Inductor Staples related a favorite story about how her father, Staple Singers patriarch “Pops” Staples, loved Raitt so much, his daughter felt twinges of jealousy. The tables were turned, however, when Mavis met Bonnie’s dad, actor and singer John Raitt. The pair have been as close as sisters ever since.
“Bonnie is the most beautiful spirit I know,” said Staples. “She’s loving, she’s caring, she’s giving; she’s an earth angel, y’all.”
“I swear, if it wasn’t for Austin City Limits, I don’t even know if I would have this kind of standing in the business, and I really appreciate them for showcasing music,” Raitt said.
“As you know,” she continued, “Mavis and I have stood up to oppression and injustice and inequality, and I wanted to pick a song for us tonight to do together that reflected our commitment to making the world a better place. … I picked a song by my friend Danny O’Keefe and this young songwriter named Bob Dylan. It’s as relevant today as it was when they wrote it.”
Backed by Maines on pedal steel and David Grissom on guitar, the women raised their powerful voices in harmony on “Well, Well, Well” as Raitt moved her slide finger along the neck of a deep blue resonator. Then she invited Taj Mahal onstage for a gritty, groovy “Gnawin’ on It.”
Nelson accompanied her on “Getting Over You,” which she recorded with him for 1993’s Across the Borderline.
“One of the highlights of my life was looking through the studio window and realizing I had made it enough to sing with Willie Nelson,” she said, before dedicating the song to its author, Bruton.
Mahal and Staples returned for the song that helped make her a star: John Hiatt’s “Thing Called Love.” Wielding her Stratocaster, Raitt grinned widely while pouring low-down, greasy blues-funk all over the hit.

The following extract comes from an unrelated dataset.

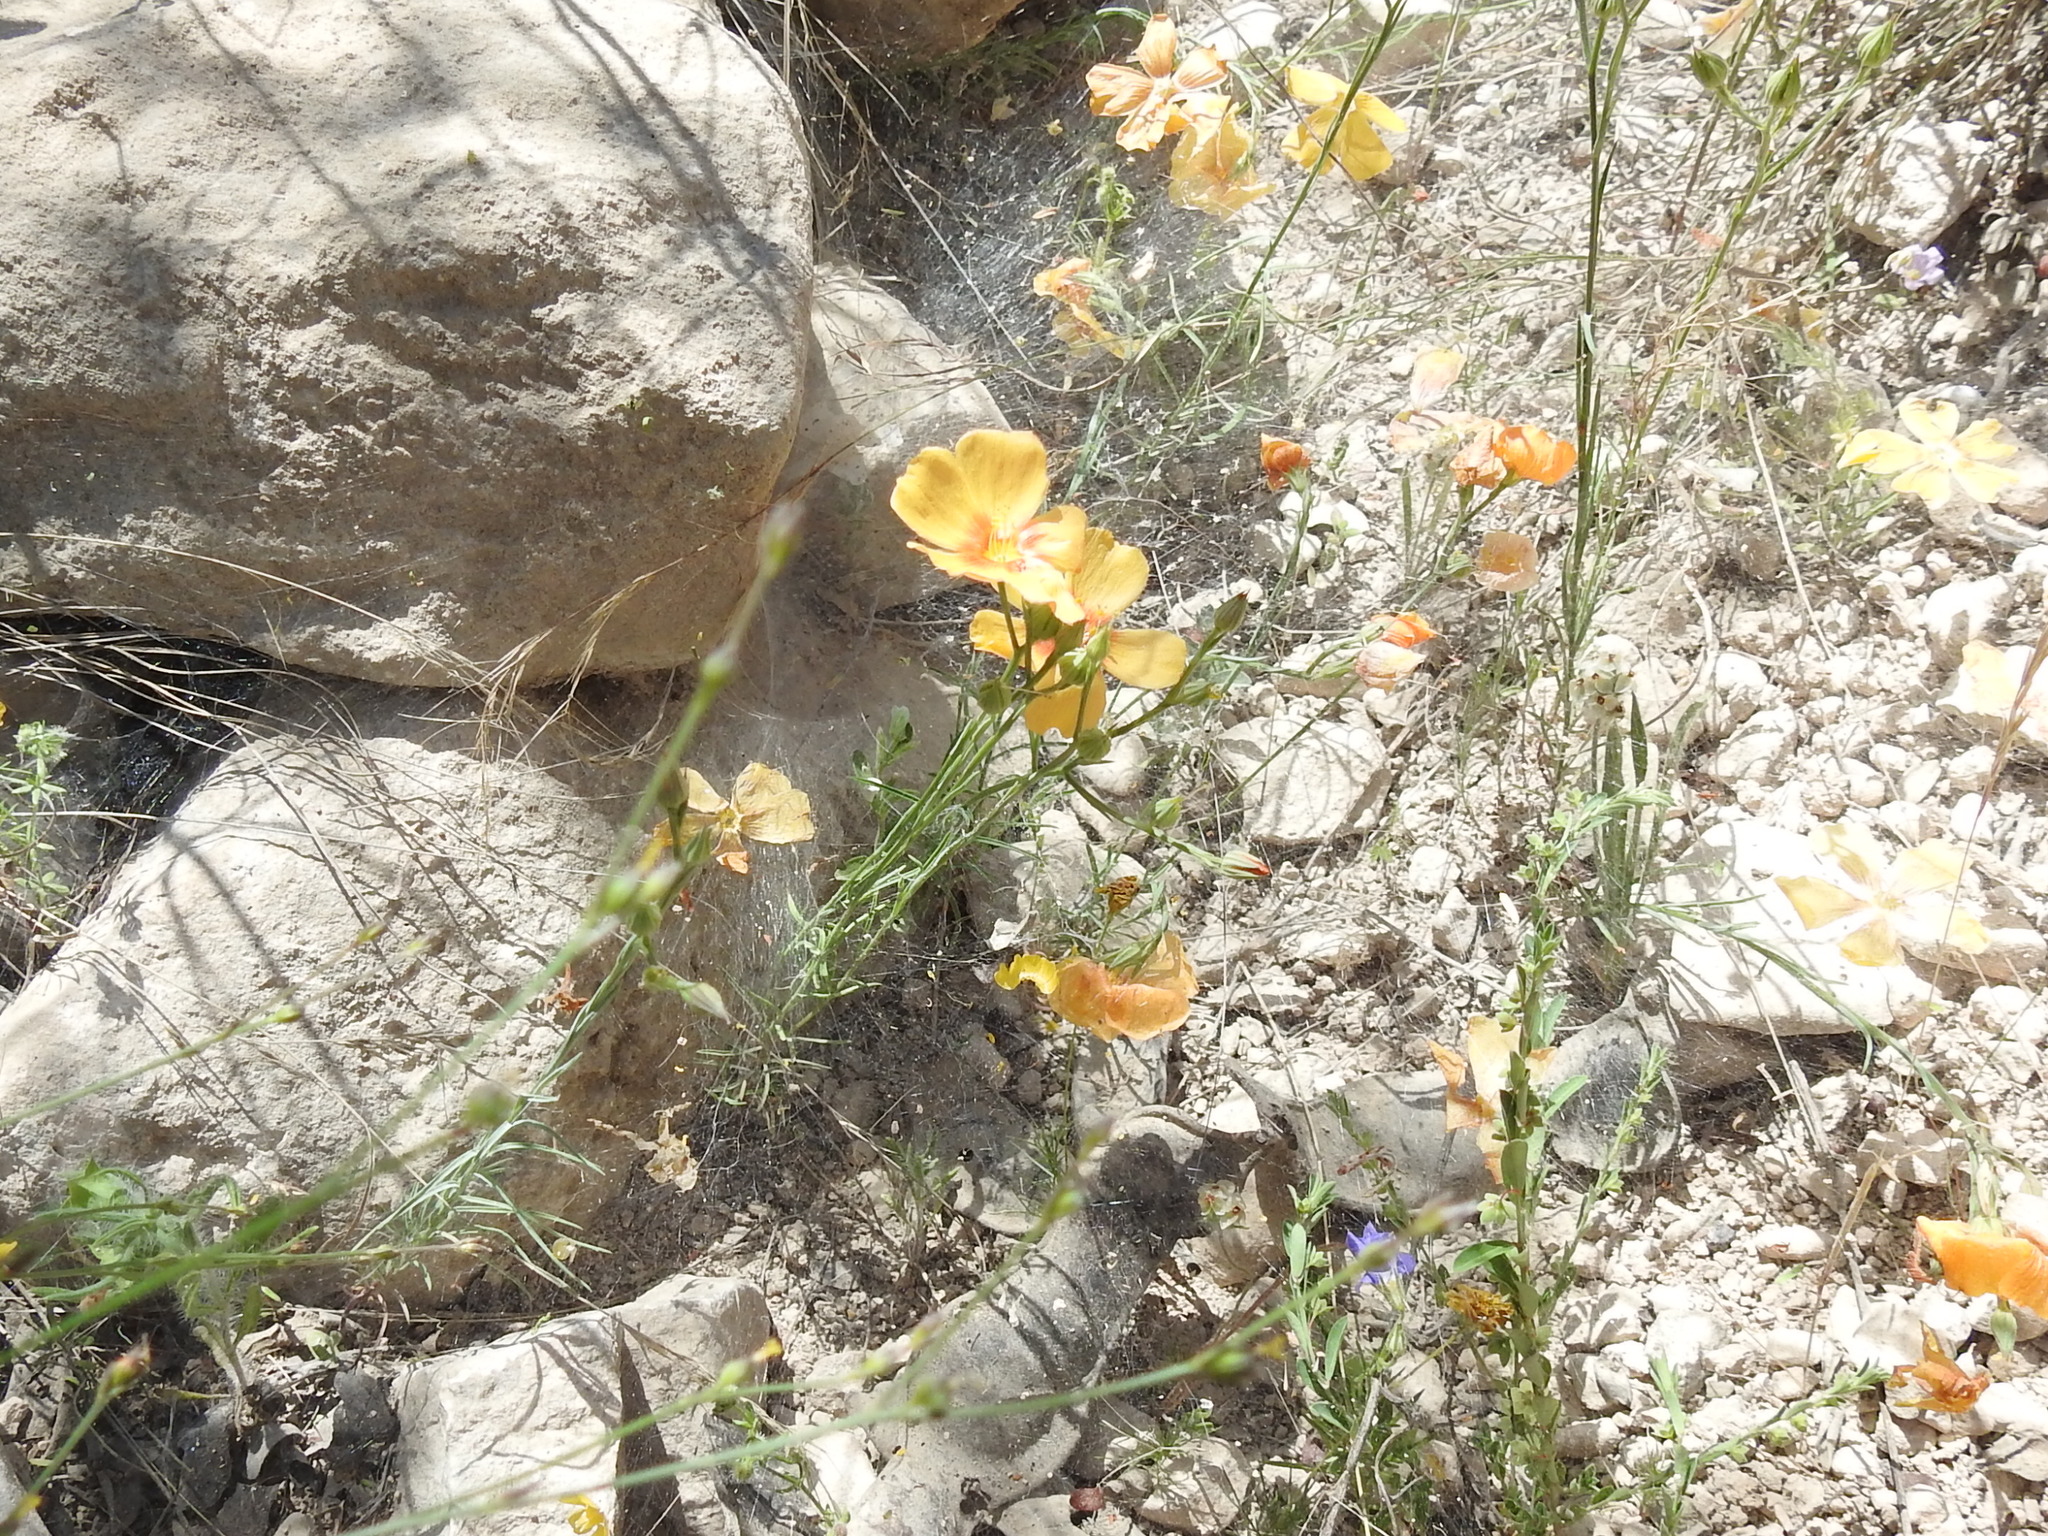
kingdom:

In King’s video tribute, Monsees observed, “It’s hard to listen to a B.B. King record or watch a clip of him play and not smile.

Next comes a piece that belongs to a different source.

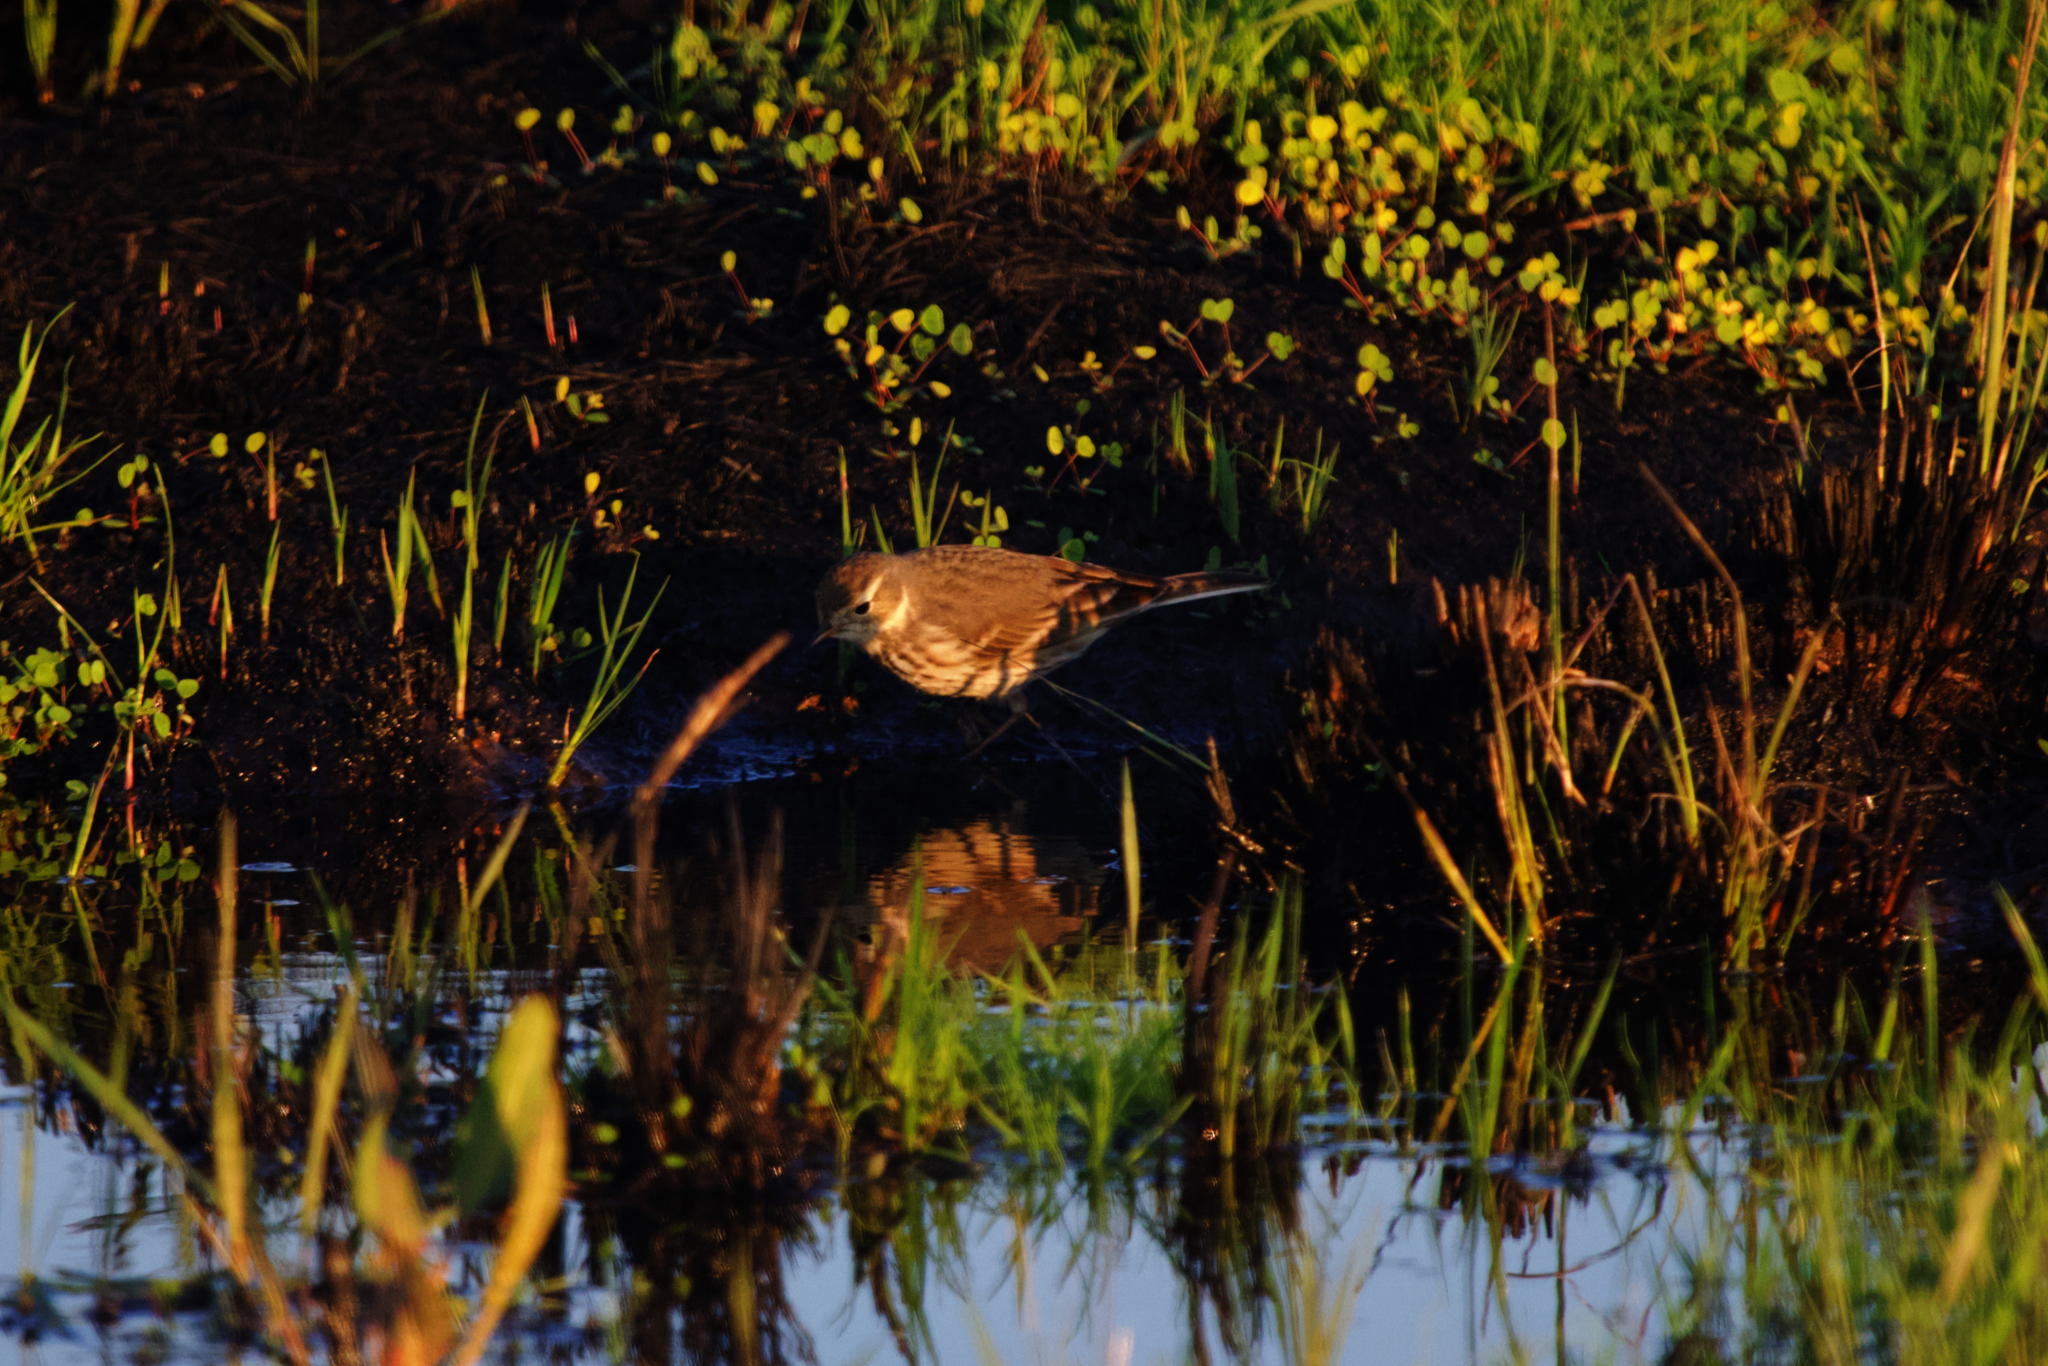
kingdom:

“I just can’t think of anybody else,” she added, “whose name is more synonymous with a genre.”
Gibbons got the induction honors; King’s personal assistant and tour manager, Myron N. Johnson, accepted the award.
“B.B. was the blues,” he said. “His greatest joy was walking out onstage, picking up Lucille and living.”
The blues band, fronted by King soundalike Jessie Robinson, delivered “Paying the Cost to Be the Boss,” then Gibbons and Hammond B3 player Mike Flanigin, in matching sparkly black jackets, snaked through a jazzy medley of “The Jungle” and “You Upset Me Baby.”
“I know B.B. is smiling down on us. This one’s for him,” Raitt said as she joined Gary Clark Jr. for “The Thrill is Gone,” a highlight. Clark, whose voice seems to channel King’s timbre, did a sweet “Three O’Clock Blues” before bringing his old friend Monsees out for “Woke Up this Morning,” another cool moment. Nelson led Clark and the blues band through a masterful “Night Life” before everyone appeared for “Every Day I Have the Blues.”
With 10 guitarists and even more voices, it was a jubilant celebration of music — and people who’ve enriched our lives immeasurably with theirs.